Britain’s Office for National Statistics (ONS) has released new quarterly migration figures in the United Kingdom, revealing that long-term net migration is up yet again, to 323,000 in the year to September 2015. The rise is up 31,000 on the previous years.
Immigration was up 2,000 on the year, while emigration fell 29,000.
The figure reveals a lower net migration figure than the previous declared quarter (to June 2015) though this has not been prompted by immigration – still at over 600,000 – but rather, due to a decrease people leaving the country. Net migration is the total number of people in, minus the total number of people out.
Net migration into the UK hit a record high of 336,000 in the year up to June 2015, representing a 34 per cent increase in the space of a year.

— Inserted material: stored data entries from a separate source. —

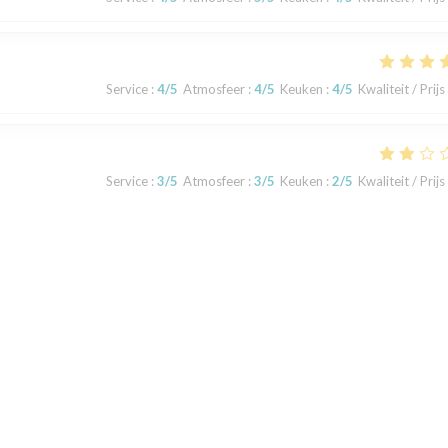
Service
:
4
/5
Atmosfeer
:
4
/5
Keuken
:
4
/5
Kwaliteit / Prijs
Service
:
3
/5
Atmosfeer
:
3
/5
Keuken
:
2
/5
Kwaliteit / Prijs
ts de pâtes par exemple. Ça sent l’assemblage de surgelés et les produi
rt avec les produits servis.
1
2
3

The ONS reports net migration of EU citizens was estimated to be 172,000 (compared with 158,000 in YE September 2014) while non-EU net migration (191,000) was similar to the previous year (188,000).
Around a quarter of a million EU citizens are believed to have immigrated into the UK – a leap of around 11,000 on the year before. The most significant rise is said to be from EU2 countries – Romania and Bulgaria – up 15,000 to 55,000.
Immigration of non-EU citizens saw a decrease from 289,000 to 273,000.
Only just over half of those who immigrated into the United Kingdom had a definite job to go to when they came to the United Kingdom, with the rest looking for work, though the figure for those with a job to go to jumps to two thirds for EU2 countries.
New figures also reveal that there are around two million employed EU nationals in the United Kingdom, over a 10 per cent increase on the same quarter in 2014. Non-EU nationals in employment rose by 38,000 to 1.2 million.
The ONS reports that nearly half of the growth in employment over the last year was accounted for by foreign nationals.
There were also 828,000 National Insurance Number (NINo) registrations to adult overseas nationals in 2015, an increase of 60,000 on the previous year, raising concerns that the methodology behind Britain’s migration figures is not as accurate as the Department for Work and Pensions figures which show actual registrations. The ONS figures are based on the International Passenger Survey, which is believed to be less reliable.
Asylum applications also jumped 20 per cent at the end of the 2015 to a total of 38,878 in three months. This is the fifth successive year in which asylum applications have risen.
The largest number of applications for asylum, including dependants, came from nationals of Eritrea (3,756; +465), followed by Iran (3,694; +1,195), Pakistan (3,254; -722), Sudan (3,014; +1,399) and Syria (2,846; +493). There were an additional 1,194 Syrian nationals granted humanitarian protection under the Syrian Vulnerable Persons Resettlement Scheme.